I suspect people pick up with Mr. Bush the sense that part of his drama, part of the story of his presidency, is that he gets to be the romantic about history, and the American people get to be the realists. Of the two, the latter is not the more enjoyable role.

Americans have always been somewhat romantic about the meaning of our country, and the beacon it can be for the world, and what the Founders did. But they like the president to be the cool-eyed realist, the tough customer who understands harsh realities.

With Mr. Bush it is the people who are forced to be cool-eyed and realistic. He's the one who goes off on the toots. This is extremely irritating, and also unnatural. Actually it's weird.

7/11/07

I guess maybe everyone already knew this, but Ryan Lizza is going to be the new Washington correspondent for The New Yorker. This is totally a brilliant move on their part. Over the last couple years, the worst thing about The New Yorker has been its political coverage, which has almost never gone beyond rehashing the most conventional of conventional wisdom. Jeffrey Goldberg, though apparently a great reporter and writer on the Middle East, was never cut out to do the job, as a former New Yorker writer recently admitted to me. (Ha! this makes it seem like I hang out with former New Yorker writers all the time!) Lizza understands politics, and how it's changed in the last decade, and how to write about campaigns, in a way that no one I've ever seen writing for The New Yorker does, and he's also just a great reporter. Also a nice guy, in my limited interactions with him.

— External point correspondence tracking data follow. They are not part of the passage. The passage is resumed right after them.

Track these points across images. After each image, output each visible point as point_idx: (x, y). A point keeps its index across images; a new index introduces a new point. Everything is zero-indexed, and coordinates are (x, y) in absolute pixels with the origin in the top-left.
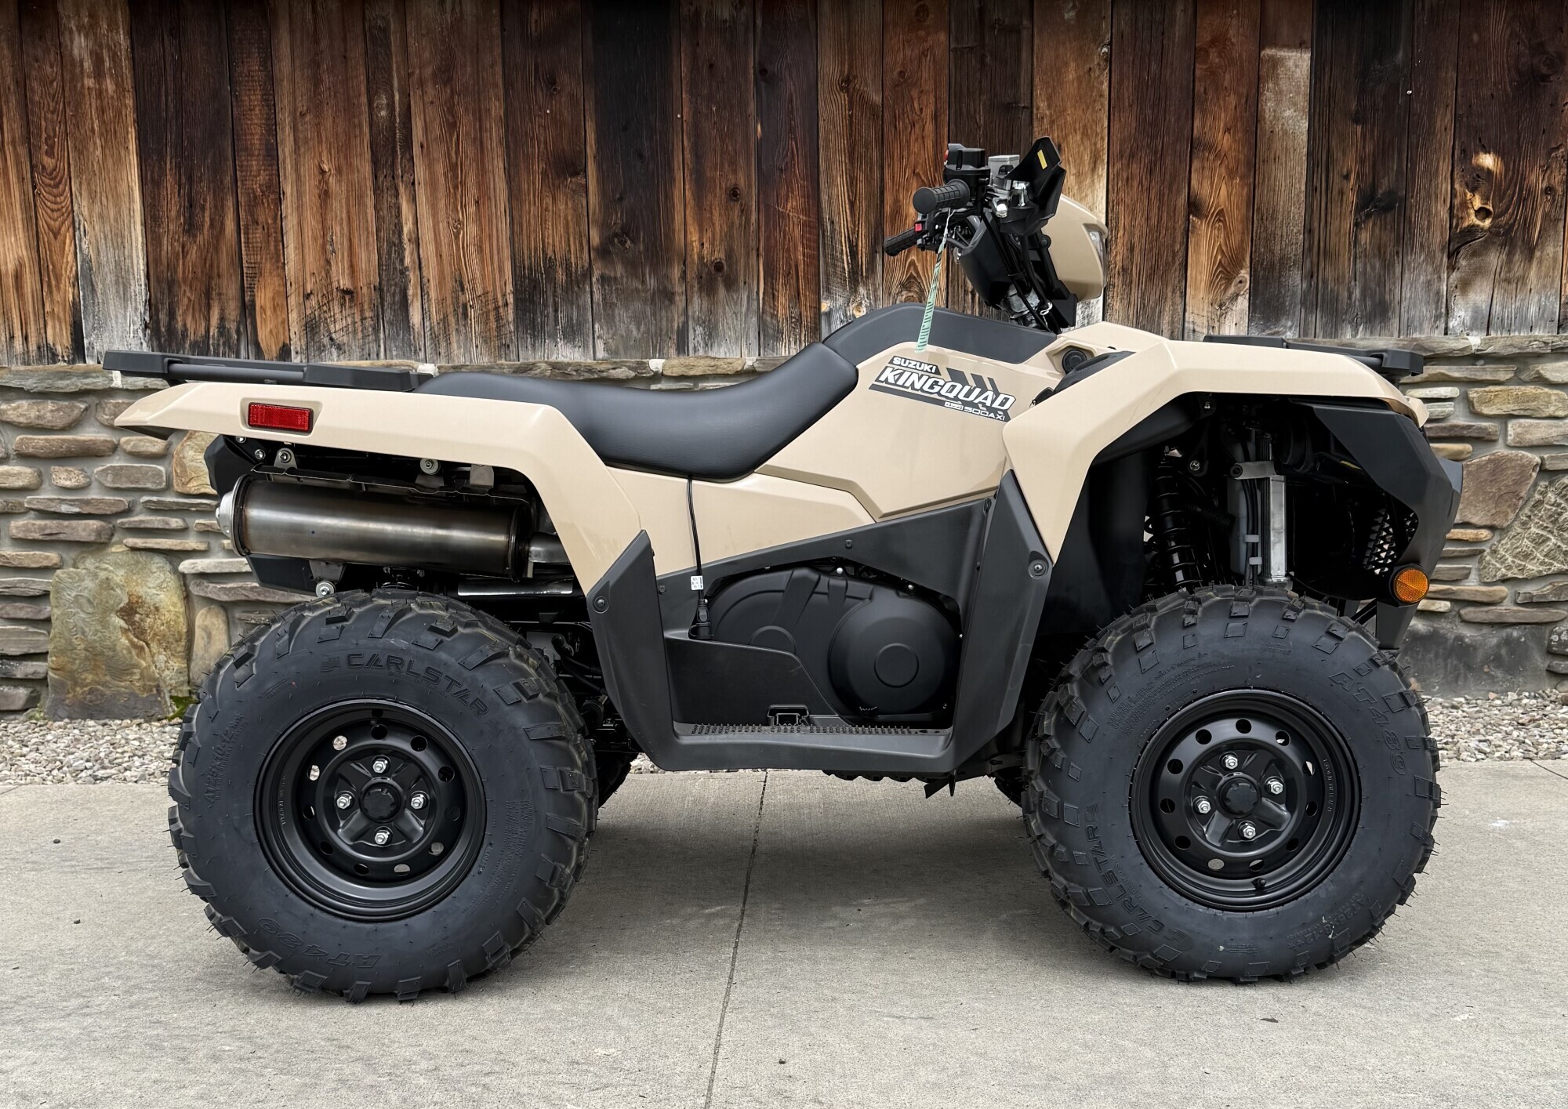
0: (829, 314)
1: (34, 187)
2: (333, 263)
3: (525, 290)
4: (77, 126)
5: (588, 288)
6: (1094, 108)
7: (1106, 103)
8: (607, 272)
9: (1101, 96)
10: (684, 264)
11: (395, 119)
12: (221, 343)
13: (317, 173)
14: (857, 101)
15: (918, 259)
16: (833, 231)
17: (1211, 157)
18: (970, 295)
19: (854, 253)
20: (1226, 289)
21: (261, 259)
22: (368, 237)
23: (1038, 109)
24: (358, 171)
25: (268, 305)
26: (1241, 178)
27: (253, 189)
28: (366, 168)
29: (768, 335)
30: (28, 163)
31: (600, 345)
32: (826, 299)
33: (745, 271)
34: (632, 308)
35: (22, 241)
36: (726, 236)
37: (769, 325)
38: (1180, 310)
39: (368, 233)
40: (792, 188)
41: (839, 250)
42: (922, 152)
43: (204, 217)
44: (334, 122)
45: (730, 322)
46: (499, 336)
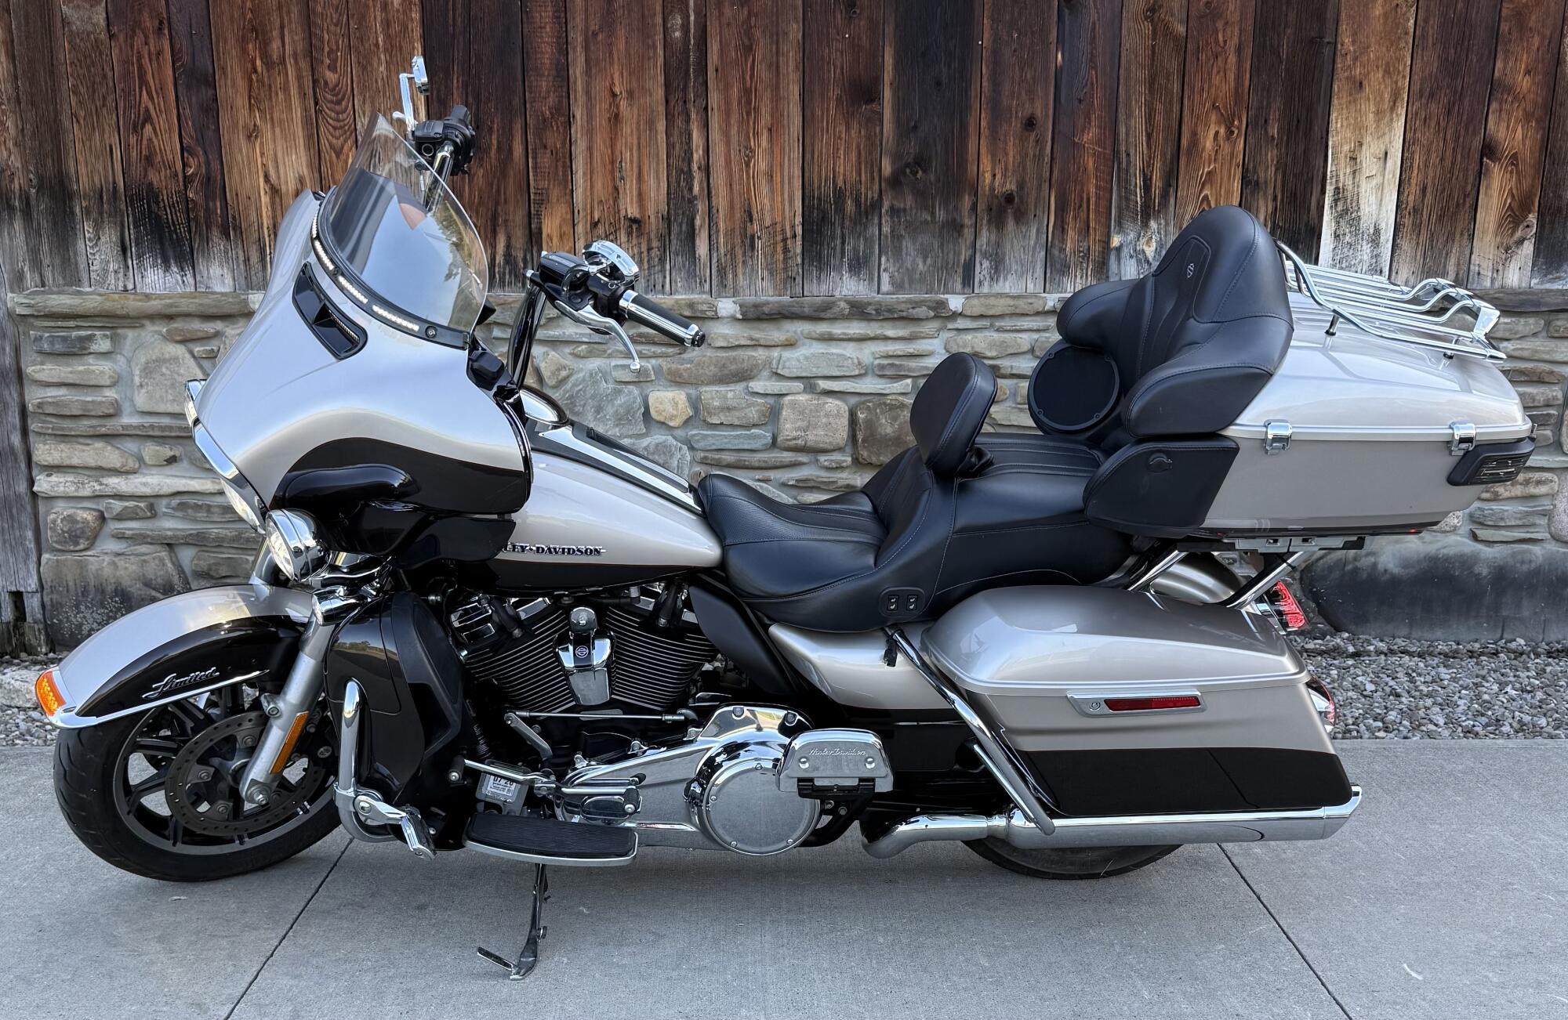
0: (1119, 249)
1: (316, 103)
2: (621, 192)
3: (813, 221)
4: (361, 39)
5: (876, 221)
6: (1398, 44)
7: (1411, 41)
8: (897, 204)
9: (1407, 33)
10: (976, 195)
11: (690, 41)
12: (507, 271)
13: (607, 97)
14: (1160, 29)
15: (1211, 193)
16: (1129, 162)
17: (1510, 99)
19: (1147, 187)
20: (1512, 234)
21: (549, 185)
22: (658, 164)
23: (1342, 45)
24: (650, 96)
25: (555, 234)
26: (1537, 121)
27: (542, 112)
28: (660, 93)
29: (1055, 268)
30: (311, 78)
31: (885, 277)
32: (1118, 233)
33: (1036, 203)
34: (920, 239)
35: (304, 159)
36: (1019, 167)
37: (1057, 260)
38: (1467, 253)
39: (658, 160)
40: (1090, 119)
41: (1133, 183)
42: (1223, 84)
43: (491, 139)
44: (626, 43)
45: (1017, 255)
46: (785, 269)
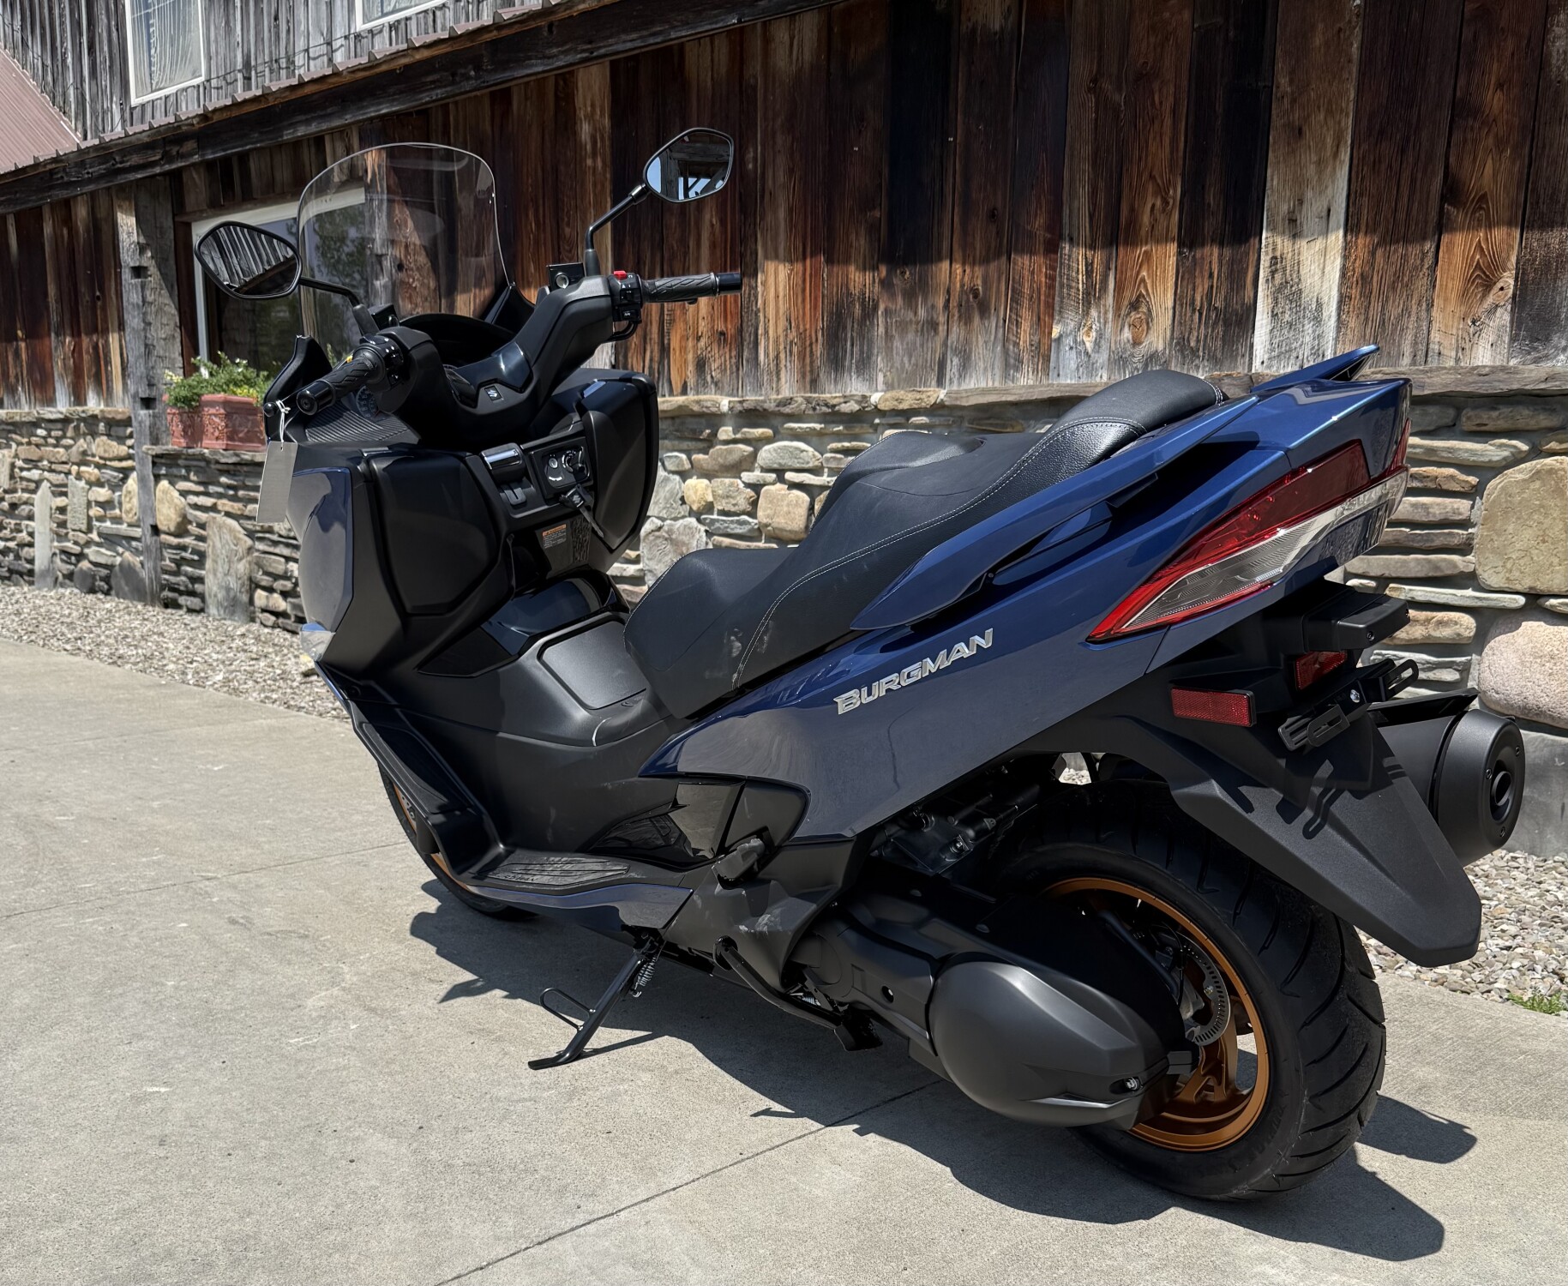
0: (1059, 339)
3: (833, 325)
5: (875, 322)
6: (1342, 77)
7: (1356, 69)
8: (890, 305)
9: (1351, 61)
10: (948, 292)
14: (1101, 102)
15: (1148, 274)
16: (1072, 247)
17: (1476, 126)
18: (1197, 314)
19: (1089, 273)
20: (1482, 299)
23: (1278, 87)
25: (677, 348)
26: (1513, 149)
29: (1011, 364)
31: (880, 375)
32: (1057, 324)
33: (997, 296)
34: (906, 338)
37: (1011, 354)
38: (1425, 324)
40: (1040, 204)
41: (1075, 269)
42: (1159, 151)
45: (981, 351)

My friend and colleague Rachel Morris now has a blog. Go for her brilliant Columbia Journalism Review cover story about an Al Jazeera cameraman detained at Guantanamo. Stay for the links to gay-sweater-gate, the secret cause of McCain's implosion.

7/9/07

When you're writing a novel, you start to sort other people's novels into the following categories: novels that you're confident your novel will be better than, novels that you hope your novel will be better than, novels that you'd love for your novel to be as good as, and novels that you know your novel has no hope of coming close to. (This came to mind because I'm finally reading Mating, which is squarely in the last category.)